_Erforderlicher Schritt 1:_ Schreibe die folgenden Zeilen aus den Einträgen genau ab. Beginne bei der Zeile, die „[2013-06-14新闻联播](/xinwenlianbo/20130614)“ enthält, und höre nach der Zeile mit „## 中国铁路货运改革大幕开启“ auf.
◆ ◆ ◆
Michèle wird bald sowohl von ihrer tragischen Vergangenheit als auch von den gegenwärtigen Ereignissen eingeholt. Die Titelheldin wirkt stets emotional gefasst und undurchschaubar, wenn sie etwa ihre Familienmitglieder oder langjährige Freunde konfrontiert.

In einem Katz-und-Maus-Spiel, das provokant Täter- und Opferrollen in Frage stellt, reagiert Michèle mindestens ebenso unvorhergesehen wie der mögliche Täter. Auch im Alltag neigt sie ihrerseits zu unerwartet aggressiven oder bösartigen Ausbrüchen, wobei sie als Firmenchefin trotzdem intellektuell zu brillieren vermag.
◆ ◆ ◆
_Erforderlicher Schritt 2:_ Gib den Abschnitt aus dem Auszug über Michèle wortgetreu wieder. Beginne bei den Worten „In einem Katz-und-Maus-Spiel, das“ und höre nach „zu brillieren vermag.“ auf.
◆ ◆ ◆
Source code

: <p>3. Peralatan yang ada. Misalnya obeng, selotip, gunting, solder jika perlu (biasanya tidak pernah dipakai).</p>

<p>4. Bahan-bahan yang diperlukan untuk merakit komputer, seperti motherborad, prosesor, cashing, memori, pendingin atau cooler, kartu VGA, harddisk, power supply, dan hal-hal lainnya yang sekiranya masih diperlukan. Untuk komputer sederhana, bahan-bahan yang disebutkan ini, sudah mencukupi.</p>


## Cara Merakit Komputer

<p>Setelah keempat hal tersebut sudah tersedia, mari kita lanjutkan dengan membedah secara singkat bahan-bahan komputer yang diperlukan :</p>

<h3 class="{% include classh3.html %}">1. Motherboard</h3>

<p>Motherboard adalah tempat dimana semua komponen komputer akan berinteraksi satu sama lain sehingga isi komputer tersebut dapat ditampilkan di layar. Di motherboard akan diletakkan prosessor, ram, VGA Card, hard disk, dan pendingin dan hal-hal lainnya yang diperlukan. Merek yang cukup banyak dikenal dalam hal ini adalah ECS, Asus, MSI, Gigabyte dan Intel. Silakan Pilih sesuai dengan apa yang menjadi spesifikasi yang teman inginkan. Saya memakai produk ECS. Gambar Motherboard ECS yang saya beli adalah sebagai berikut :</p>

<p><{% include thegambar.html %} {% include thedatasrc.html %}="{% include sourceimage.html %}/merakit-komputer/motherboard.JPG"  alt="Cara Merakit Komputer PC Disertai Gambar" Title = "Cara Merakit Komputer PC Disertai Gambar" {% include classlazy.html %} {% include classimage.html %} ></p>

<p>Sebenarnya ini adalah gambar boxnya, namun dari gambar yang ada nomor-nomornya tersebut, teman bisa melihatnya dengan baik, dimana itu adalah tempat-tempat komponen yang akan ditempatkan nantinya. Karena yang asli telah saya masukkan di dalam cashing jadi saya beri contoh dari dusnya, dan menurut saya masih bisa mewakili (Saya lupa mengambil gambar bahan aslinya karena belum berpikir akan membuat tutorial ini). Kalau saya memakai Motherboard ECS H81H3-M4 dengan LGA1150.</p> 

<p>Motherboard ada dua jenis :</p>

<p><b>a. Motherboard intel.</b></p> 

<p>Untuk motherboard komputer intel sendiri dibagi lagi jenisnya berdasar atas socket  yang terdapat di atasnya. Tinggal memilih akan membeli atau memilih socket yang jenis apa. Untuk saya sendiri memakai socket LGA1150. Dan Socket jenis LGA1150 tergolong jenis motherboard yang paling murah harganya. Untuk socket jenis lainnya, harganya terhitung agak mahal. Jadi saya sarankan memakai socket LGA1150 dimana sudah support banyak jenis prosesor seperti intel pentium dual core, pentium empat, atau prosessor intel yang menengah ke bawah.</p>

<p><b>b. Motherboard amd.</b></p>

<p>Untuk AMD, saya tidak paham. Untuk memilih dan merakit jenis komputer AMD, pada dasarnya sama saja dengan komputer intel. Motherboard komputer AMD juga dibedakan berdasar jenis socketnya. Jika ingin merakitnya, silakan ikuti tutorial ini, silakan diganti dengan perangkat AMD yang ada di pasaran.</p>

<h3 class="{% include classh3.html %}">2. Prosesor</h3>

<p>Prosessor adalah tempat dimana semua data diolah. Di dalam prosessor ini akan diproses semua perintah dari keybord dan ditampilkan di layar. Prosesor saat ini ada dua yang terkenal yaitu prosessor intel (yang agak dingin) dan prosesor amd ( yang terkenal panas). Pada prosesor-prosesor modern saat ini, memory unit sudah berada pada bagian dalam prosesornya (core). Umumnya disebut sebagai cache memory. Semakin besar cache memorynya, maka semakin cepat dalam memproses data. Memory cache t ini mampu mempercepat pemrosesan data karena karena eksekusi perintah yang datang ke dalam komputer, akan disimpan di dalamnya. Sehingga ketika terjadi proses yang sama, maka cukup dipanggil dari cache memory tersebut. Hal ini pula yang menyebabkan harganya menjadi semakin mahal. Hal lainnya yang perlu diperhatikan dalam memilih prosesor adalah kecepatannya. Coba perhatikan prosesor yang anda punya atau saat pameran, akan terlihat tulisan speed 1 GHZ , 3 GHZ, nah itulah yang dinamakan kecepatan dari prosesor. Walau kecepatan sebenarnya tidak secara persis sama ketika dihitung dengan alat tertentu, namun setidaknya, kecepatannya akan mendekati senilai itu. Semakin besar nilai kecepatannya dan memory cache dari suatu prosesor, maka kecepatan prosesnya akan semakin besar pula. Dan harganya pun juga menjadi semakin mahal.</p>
◆ ◆ ◆
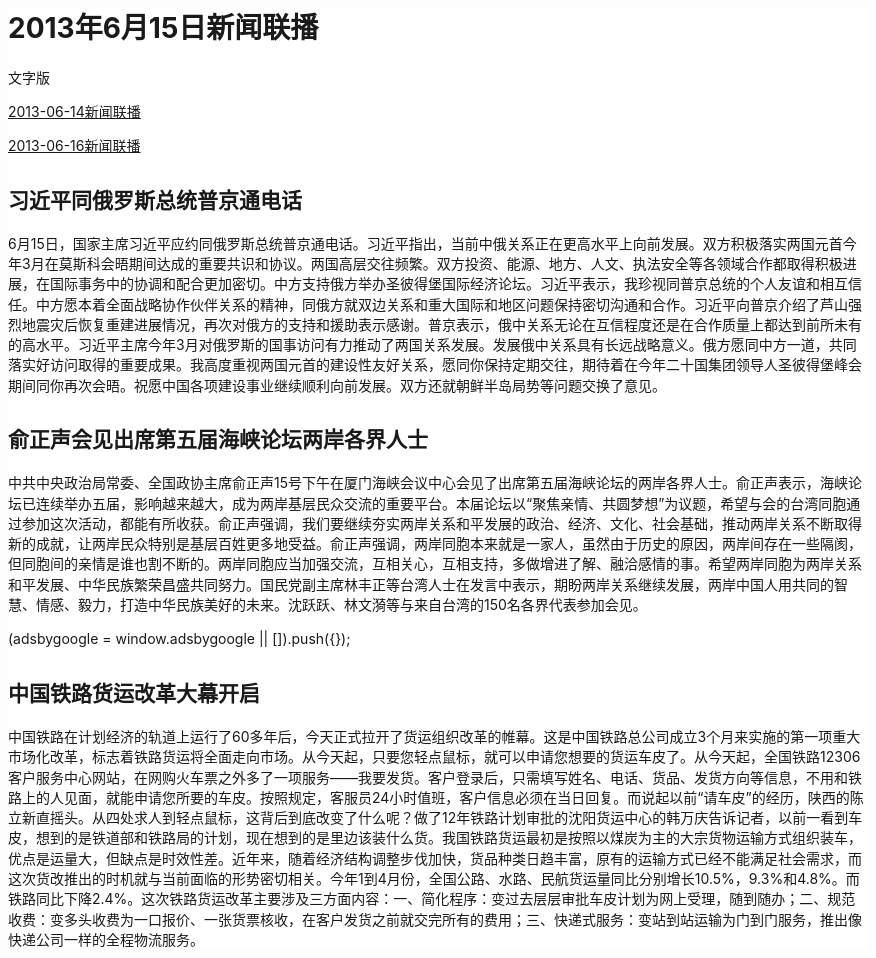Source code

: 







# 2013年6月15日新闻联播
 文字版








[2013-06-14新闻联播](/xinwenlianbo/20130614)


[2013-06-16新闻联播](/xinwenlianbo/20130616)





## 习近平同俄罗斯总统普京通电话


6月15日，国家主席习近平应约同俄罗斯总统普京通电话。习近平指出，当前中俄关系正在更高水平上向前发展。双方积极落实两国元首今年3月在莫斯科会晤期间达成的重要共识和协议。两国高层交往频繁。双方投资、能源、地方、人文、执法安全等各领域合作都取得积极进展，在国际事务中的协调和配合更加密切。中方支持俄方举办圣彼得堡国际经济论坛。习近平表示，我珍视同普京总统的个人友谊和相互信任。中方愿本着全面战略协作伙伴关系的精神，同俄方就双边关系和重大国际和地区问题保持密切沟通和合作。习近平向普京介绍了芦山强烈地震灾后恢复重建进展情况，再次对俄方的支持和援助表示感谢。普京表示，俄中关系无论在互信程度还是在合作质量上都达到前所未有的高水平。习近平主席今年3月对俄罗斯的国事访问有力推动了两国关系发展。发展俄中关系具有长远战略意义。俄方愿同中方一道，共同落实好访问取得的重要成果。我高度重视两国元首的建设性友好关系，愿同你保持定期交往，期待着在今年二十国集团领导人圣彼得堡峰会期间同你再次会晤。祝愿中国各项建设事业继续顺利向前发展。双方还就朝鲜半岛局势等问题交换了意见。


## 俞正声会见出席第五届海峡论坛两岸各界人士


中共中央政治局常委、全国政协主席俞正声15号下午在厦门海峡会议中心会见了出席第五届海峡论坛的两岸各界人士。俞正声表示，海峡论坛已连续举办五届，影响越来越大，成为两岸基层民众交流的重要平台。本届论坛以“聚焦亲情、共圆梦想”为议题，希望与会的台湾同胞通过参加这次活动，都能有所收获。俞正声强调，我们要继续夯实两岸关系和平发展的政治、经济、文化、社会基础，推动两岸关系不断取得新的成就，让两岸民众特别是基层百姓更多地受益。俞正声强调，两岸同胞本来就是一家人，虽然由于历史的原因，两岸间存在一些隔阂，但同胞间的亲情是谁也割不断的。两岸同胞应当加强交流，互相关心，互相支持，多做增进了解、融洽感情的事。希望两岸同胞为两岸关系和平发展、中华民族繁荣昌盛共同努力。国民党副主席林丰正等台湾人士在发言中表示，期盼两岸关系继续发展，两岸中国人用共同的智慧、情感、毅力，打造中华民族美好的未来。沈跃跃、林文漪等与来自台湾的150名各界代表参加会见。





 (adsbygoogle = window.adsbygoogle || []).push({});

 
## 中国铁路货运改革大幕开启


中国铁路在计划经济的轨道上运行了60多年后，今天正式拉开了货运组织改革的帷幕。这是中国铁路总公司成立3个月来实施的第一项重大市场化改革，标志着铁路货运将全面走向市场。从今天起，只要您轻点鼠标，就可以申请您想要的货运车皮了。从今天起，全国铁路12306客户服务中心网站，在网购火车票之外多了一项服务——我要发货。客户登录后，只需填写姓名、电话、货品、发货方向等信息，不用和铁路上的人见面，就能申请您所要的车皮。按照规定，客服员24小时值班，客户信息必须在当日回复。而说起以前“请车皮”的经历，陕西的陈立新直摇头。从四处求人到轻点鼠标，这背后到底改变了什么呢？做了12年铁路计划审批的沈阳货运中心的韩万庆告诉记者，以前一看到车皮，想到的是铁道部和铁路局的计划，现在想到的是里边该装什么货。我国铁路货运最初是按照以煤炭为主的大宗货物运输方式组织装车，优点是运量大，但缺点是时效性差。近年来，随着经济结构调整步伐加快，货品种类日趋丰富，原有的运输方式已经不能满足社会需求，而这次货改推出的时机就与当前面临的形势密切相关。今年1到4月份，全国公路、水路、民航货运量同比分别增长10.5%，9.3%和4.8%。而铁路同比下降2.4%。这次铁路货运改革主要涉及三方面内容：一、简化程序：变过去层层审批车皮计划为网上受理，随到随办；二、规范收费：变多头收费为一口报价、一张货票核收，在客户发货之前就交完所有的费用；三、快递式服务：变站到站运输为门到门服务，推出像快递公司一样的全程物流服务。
◆ ◆ ◆
_Endgültige Antwort 1:_
[2013-06-14新闻联播](/xinwenlianbo/20130614)


[2013-06-16新闻联播](/xinwenlianbo/20130616)





## 习近平同俄罗斯总统普京通电话


6月15日，国家主席习近平应约同俄罗斯总统普京通电话。习近平指出，当前中俄关系正在更高水平上向前发展。双方积极落实两国元首今年3月在莫斯科会晤期间达成的重要共识和协议。两国高层交往频繁。双方投资、能源、地方、人文、执法安全等各领域合作都取得积极进展，在国际事务中的协调和配合更加密切。中方支持俄方举办圣彼得堡国际经济论坛。习近平表示，我珍视同普京总统的个人友谊和相互信任。中方愿本着全面战略协作伙伴关系的精神，同俄方就双边关系和重大国际和地区问题保持密切沟通和合作。习近平向普京介绍了芦山强烈地震灾后恢复重建进展情况，再次对俄方的支持和援助表示感谢。普京表示，俄中关系无论在互信程度还是在合作质量上都达到前所未有的高水平。习近平主席今年3月对俄罗斯的国事访问有力推动了两国关系发展。发展俄中关系具有长远战略意义。俄方愿同中方一道，共同落实好访问取得的重要成果。我高度重视两国元首的建设性友好关系，愿同你保持定期交往，期待着在今年二十国集团领导人圣彼得堡峰会期间同你再次会晤。祝愿中国各项建设事业继续顺利向前发展。双方还就朝鲜半岛局势等问题交换了意见。


## 俞正声会见出席第五届海峡论坛两岸各界人士


中共中央政治局常委、全国政协主席俞正声15号下午在厦门海峡会议中心会见了出席第五届海峡论坛的两岸各界人士。俞正声表示，海峡论坛已连续举办五届，影响越来越大，成为两岸基层民众交流的重要平台。本届论坛以“聚焦亲情、共圆梦想”为议题，希望与会的台湾同胞通过参加这次活动，都能有所收获。俞正声强调，我们要继续夯实两岸关系和平发展的政治、经济、文化、社会基础，推动两岸关系不断取得新的成就，让两岸民众特别是基层百姓更多地受益。俞正声强调，两岸同胞本来就是一家人，虽然由于历史的原因，两岸间存在一些隔阂，但同胞间的亲情是谁也割不断的。两岸同胞应当加强交流，互相关心，互相支持，多做增进了解、融洽感情的事。希望两岸同胞为两岸关系和平发展、中华民族繁荣昌盛共同努力。国民党副主席林丰正等台湾人士在发言中表示，期盼两岸关系继续发展，两岸中国人用共同的智慧、情感、毅力，打造中华民族美好的未来。沈跃跃、林文漪等与来自台湾的150名各界代表参加会见。





 (adsbygoogle = window.adsbygoogle || []).push({});

 
## 中国铁路货运改革大幕开启

_Endgültige Antwort 2:_
In einem Katz-und-Maus-Spiel, das provokant Täter- und Opferrollen in Frage stellt, reagiert Michèle mindestens ebenso unvorhergesehen wie der mögliche Täter. Auch im Alltag neigt sie ihrerseits zu unerwartet aggressiven oder bösartigen Ausbrüchen, wobei sie als Firmenchefin trotzdem intellektuell zu brillieren vermag.